My flight arrived late at the Incheon airport Saturday night. By the time we made it to Laurie’s house, it was after 11pm. They live right in the middle of Seoul. Their location is perfect for exploring the city!

Sunday morning, we went to the Seoul Tower. It is located in a large park in the center of Seoul.

We had a short walk to the top and stopped for pictures along the way. Seoul Tower is the tall structure in the first picture. The city stretches out for miles and miles. So many tall buildings.

As we approached the area around the Tower, we saw the actual Geographical Center of Seoul.

Part of Seoul’s history is the stone wall surrounding the city. The city has since spread beyond the wall, but the wall continues to be maintained and preserved.

We arrived a little early and wandered around the park while we waited for the Tower to open. Seoul has their own version of “love locks.” They were mostly concentrated in a specific area of the park. We did observe locks being cut off that were not placed in the appropriate area.

Shortly after 10 am, we bought our tickets and took the 25 second elevator ride to the top of the tower (236m high – 480m high including the mountain). As we walked around the observation deck, we enjoyed a tub of popcorn and a beer. Sightseeing and beer at the top of a tall tower. What a great way to start the day!

Can you guess where I took this picture?

Yes! In the bathroom stall!
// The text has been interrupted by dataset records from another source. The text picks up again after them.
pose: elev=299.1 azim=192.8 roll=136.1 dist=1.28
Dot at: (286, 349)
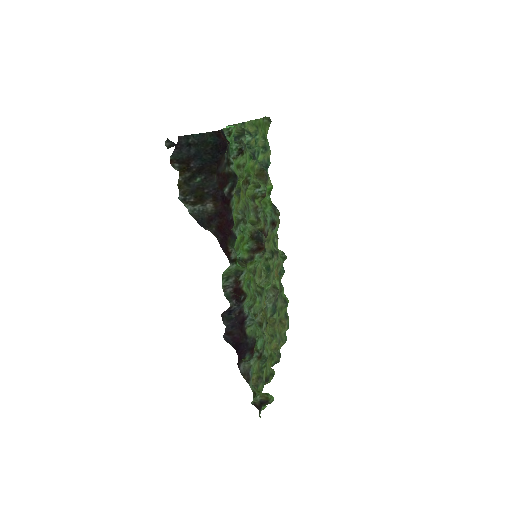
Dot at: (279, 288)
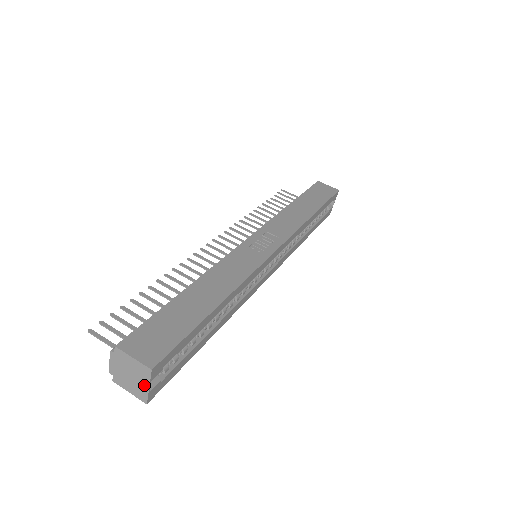
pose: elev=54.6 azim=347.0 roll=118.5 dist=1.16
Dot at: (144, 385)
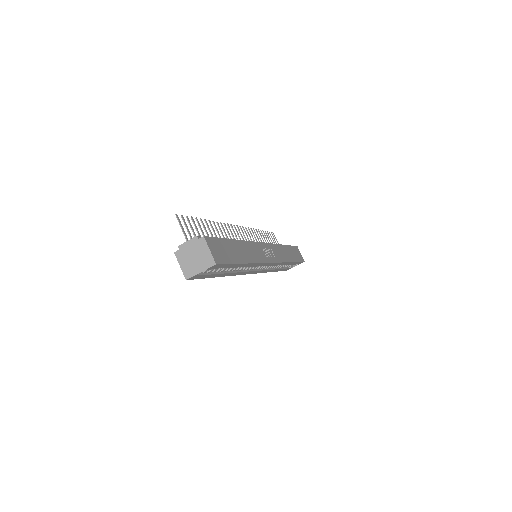
Dot at: (199, 269)
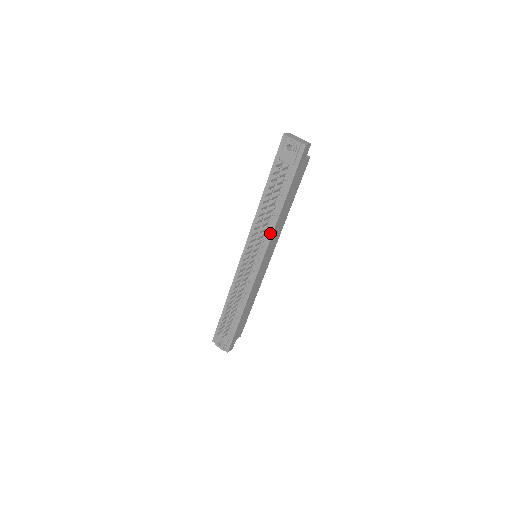
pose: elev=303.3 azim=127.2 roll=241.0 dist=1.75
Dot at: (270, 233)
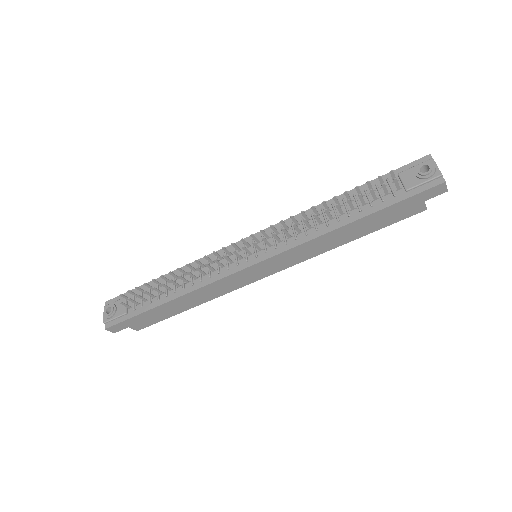
Dot at: (302, 240)
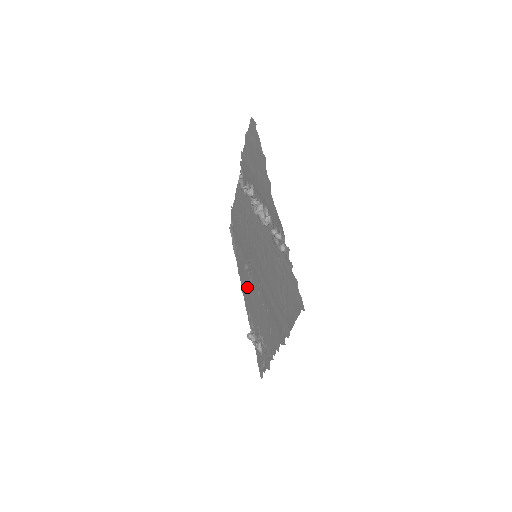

Check out the sign.

After our visit to the Tower, we worked our way through the park and back to the house for lunch.

We stopped near the base to look at the many different kimchi pots. They are very cool, but I don’t think one of these will fit in my luggage! The shop owner was very nice and offered to take our picture.

We returned home to eat lunch and relax a little bit before walking over to the National Museum of Korea. I still can’t get over where they live – literally right in the middle of the city. Conveniently located to everything!

The National Museum of Korea was built on the land that used to be the US Army golf course. It has since been turned into a beautiful museum with lovely gardens.

Throughout the gardens were numerous statues and pagodas.

It was easy to identify the distinctive differences in the color patterns of Korean structures compared with Japanese structures. There was much more elaborate painting using blues and aqua. This shelter housed a large bell.

Inside the Museum were numerous exhibits about Korean history, shipwreck artifacts, pottery, and crafts. We walked through about half the Museum before running out of time. The Museum is free to visit. If we have time later during my visit we can return. There really is so much to see and learn!